(152o) Separation of Similar-Sized Gas Molecules (CO, C2H4) Using Carbon Molecular Sieve (CMS) Membranes

In this poster, I will describe my ongoing efforts to design membranes for the downstream separation of C₂H₄ from a mixture of CO, CO₂ following the electrochemical conversion of CO₂ to C₂H₄. To produce high purity C₂H₄, unconverted CO₂ and residual CO must be removed from the product stream. CO (d = 3.76 Å) and C₂H₄ (d = 3.75 Å) are particularly difficult to separate based on their relative diffusion coefficients; therefore, we hypothesize that a sorption-based separation mechanism could be leveraged to achieve this separation.
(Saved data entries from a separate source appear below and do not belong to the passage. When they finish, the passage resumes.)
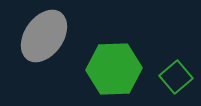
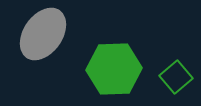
gray ellipse: moved 1 px left, 2 px up
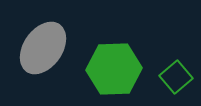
gray ellipse: moved 14 px down
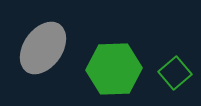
green square: moved 1 px left, 4 px up
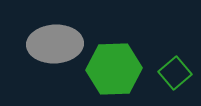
gray ellipse: moved 12 px right, 4 px up; rotated 52 degrees clockwise
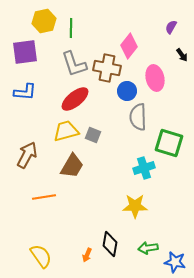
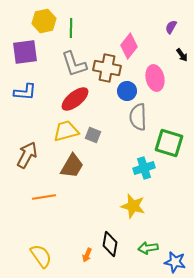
yellow star: moved 2 px left; rotated 15 degrees clockwise
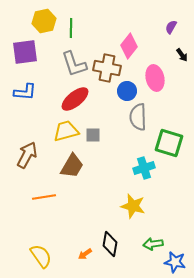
gray square: rotated 21 degrees counterclockwise
green arrow: moved 5 px right, 4 px up
orange arrow: moved 2 px left, 1 px up; rotated 32 degrees clockwise
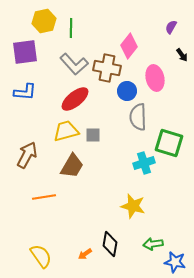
gray L-shape: rotated 24 degrees counterclockwise
cyan cross: moved 5 px up
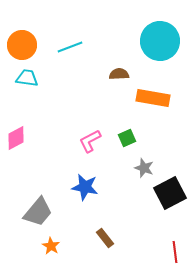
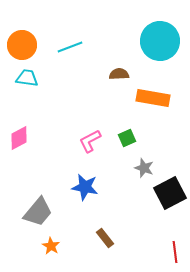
pink diamond: moved 3 px right
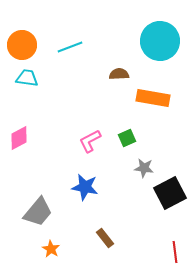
gray star: rotated 12 degrees counterclockwise
orange star: moved 3 px down
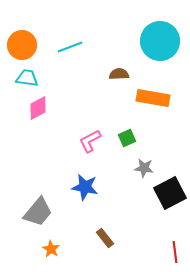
pink diamond: moved 19 px right, 30 px up
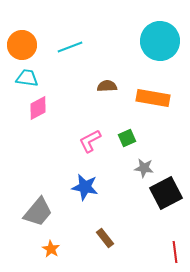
brown semicircle: moved 12 px left, 12 px down
black square: moved 4 px left
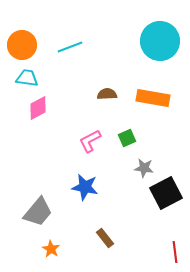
brown semicircle: moved 8 px down
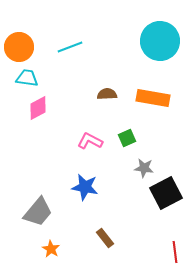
orange circle: moved 3 px left, 2 px down
pink L-shape: rotated 55 degrees clockwise
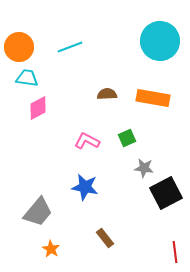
pink L-shape: moved 3 px left
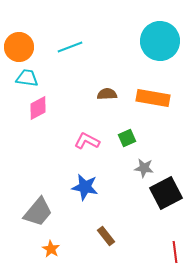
brown rectangle: moved 1 px right, 2 px up
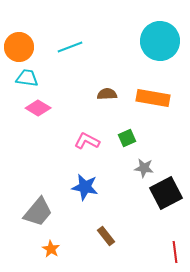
pink diamond: rotated 60 degrees clockwise
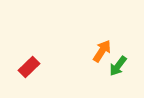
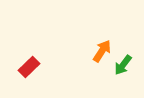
green arrow: moved 5 px right, 1 px up
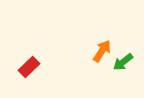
green arrow: moved 3 px up; rotated 15 degrees clockwise
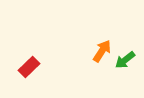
green arrow: moved 2 px right, 2 px up
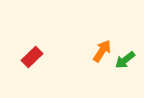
red rectangle: moved 3 px right, 10 px up
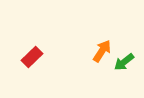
green arrow: moved 1 px left, 2 px down
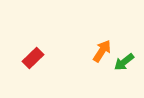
red rectangle: moved 1 px right, 1 px down
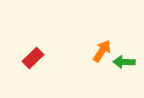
green arrow: rotated 40 degrees clockwise
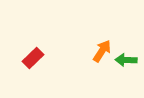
green arrow: moved 2 px right, 2 px up
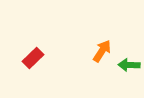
green arrow: moved 3 px right, 5 px down
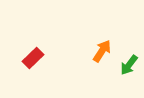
green arrow: rotated 55 degrees counterclockwise
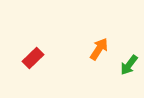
orange arrow: moved 3 px left, 2 px up
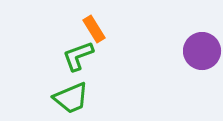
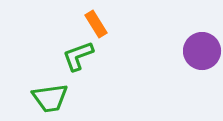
orange rectangle: moved 2 px right, 5 px up
green trapezoid: moved 21 px left; rotated 15 degrees clockwise
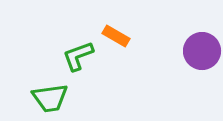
orange rectangle: moved 20 px right, 12 px down; rotated 28 degrees counterclockwise
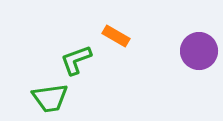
purple circle: moved 3 px left
green L-shape: moved 2 px left, 4 px down
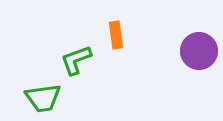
orange rectangle: moved 1 px up; rotated 52 degrees clockwise
green trapezoid: moved 7 px left
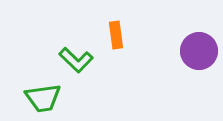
green L-shape: rotated 116 degrees counterclockwise
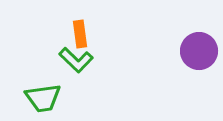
orange rectangle: moved 36 px left, 1 px up
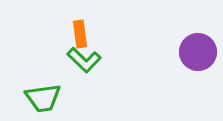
purple circle: moved 1 px left, 1 px down
green L-shape: moved 8 px right
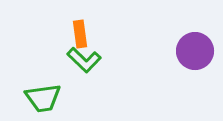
purple circle: moved 3 px left, 1 px up
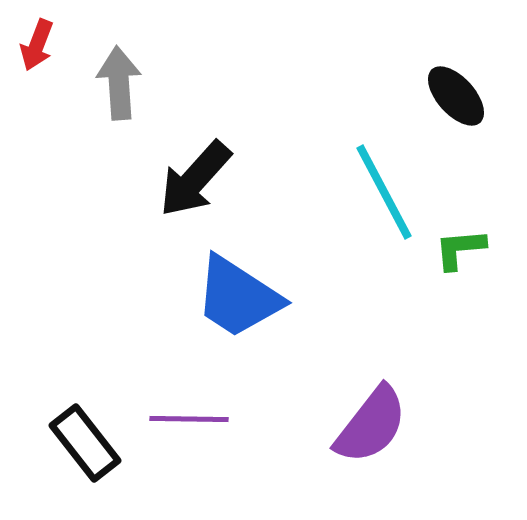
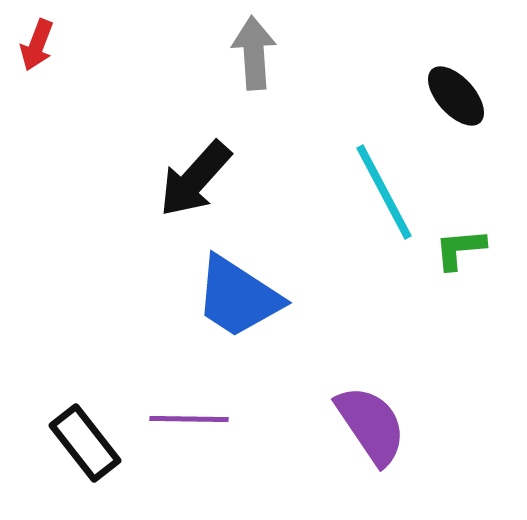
gray arrow: moved 135 px right, 30 px up
purple semicircle: rotated 72 degrees counterclockwise
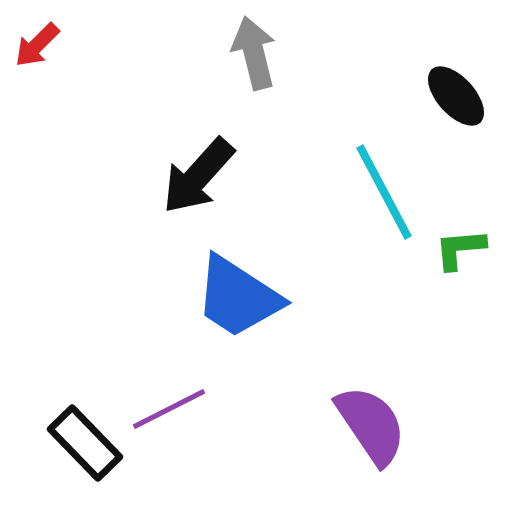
red arrow: rotated 24 degrees clockwise
gray arrow: rotated 10 degrees counterclockwise
black arrow: moved 3 px right, 3 px up
purple line: moved 20 px left, 10 px up; rotated 28 degrees counterclockwise
black rectangle: rotated 6 degrees counterclockwise
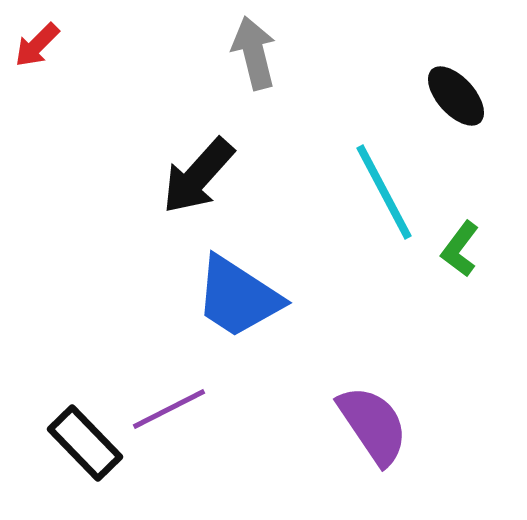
green L-shape: rotated 48 degrees counterclockwise
purple semicircle: moved 2 px right
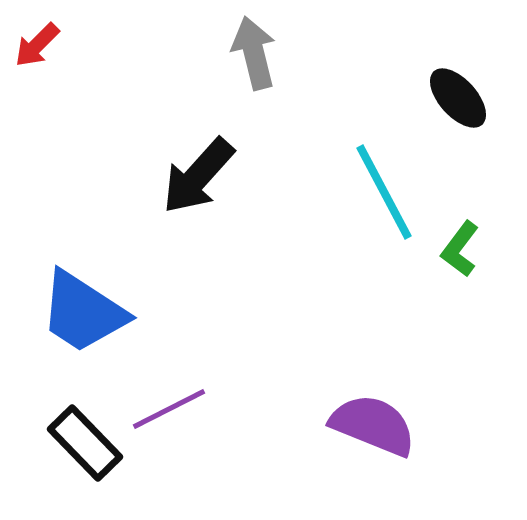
black ellipse: moved 2 px right, 2 px down
blue trapezoid: moved 155 px left, 15 px down
purple semicircle: rotated 34 degrees counterclockwise
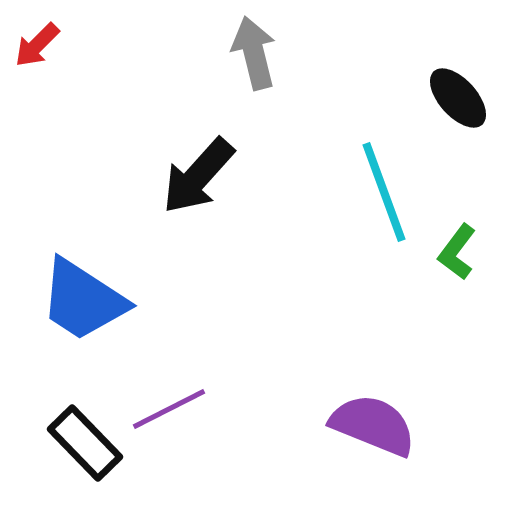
cyan line: rotated 8 degrees clockwise
green L-shape: moved 3 px left, 3 px down
blue trapezoid: moved 12 px up
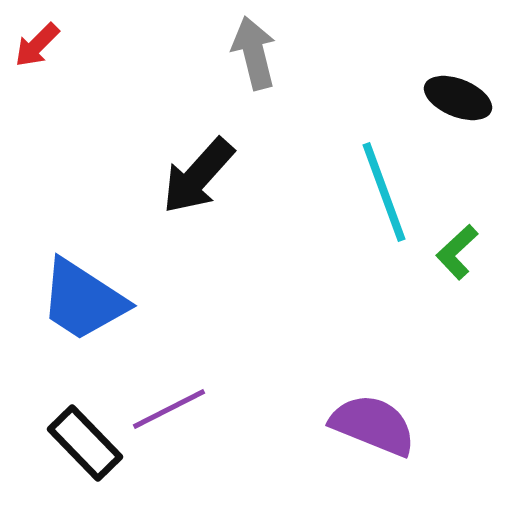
black ellipse: rotated 26 degrees counterclockwise
green L-shape: rotated 10 degrees clockwise
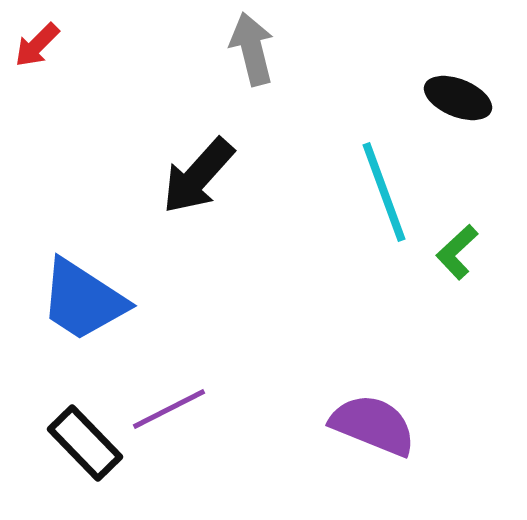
gray arrow: moved 2 px left, 4 px up
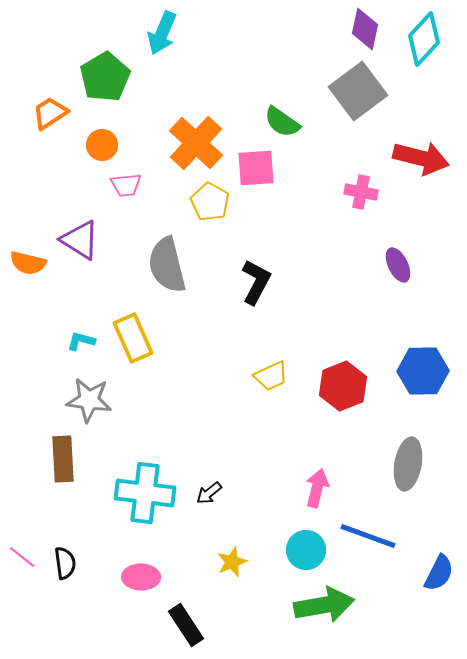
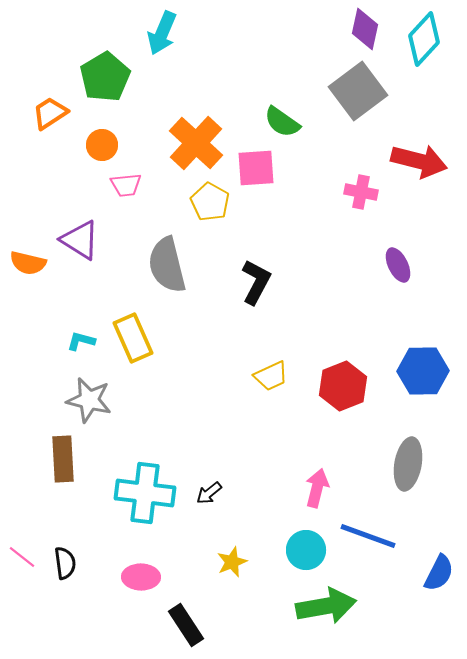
red arrow: moved 2 px left, 3 px down
gray star: rotated 6 degrees clockwise
green arrow: moved 2 px right, 1 px down
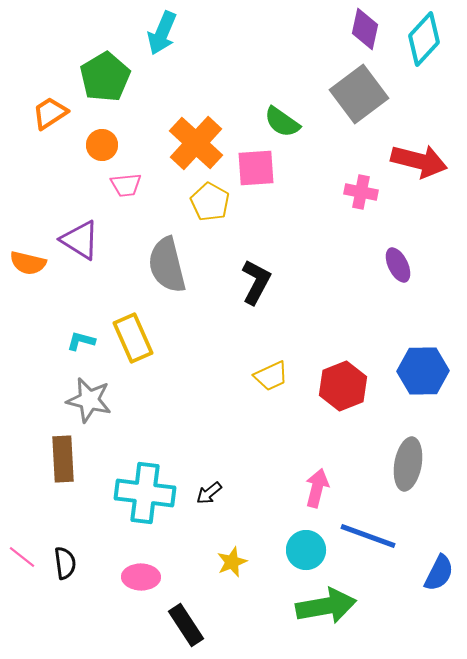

This project intends to make metal-embedded carbon molecular sieve membranes to separate CO and C₂H₄ . CMS membranes, which are pyrolyzed end-products of rigid polymers, have demonstrated precise separations for several similar-sized gas-pairs.

The addition of metal functionalities, especially Cu⁺/Cu²⁺ is hypothesized to enhance the sorption-based selectivity of these membranes, as has been demonstrated in Cu-based metal organic frameworks in prior research. I will also describe some novel techniques that we are developing to characterize metal-incorporated membranes.

Furthermore , I will highlight an alternate entropic diffusion selectivity mechanism to separate these similar-sized, yet differently-shaped molecules. Enthalpic diffusion selectivity would have lower separation but by looking at entropic diffusion selectivity, CMS membranes could be tightened or loosened to adjust to the degrees of freedom of the gas molecules. For this purpose, pyrolysis conditions will be tuned to achieve the perfect balance between restricting C₂H₄ degrees of freedom, while still retaining most of the degree of freedom for CO.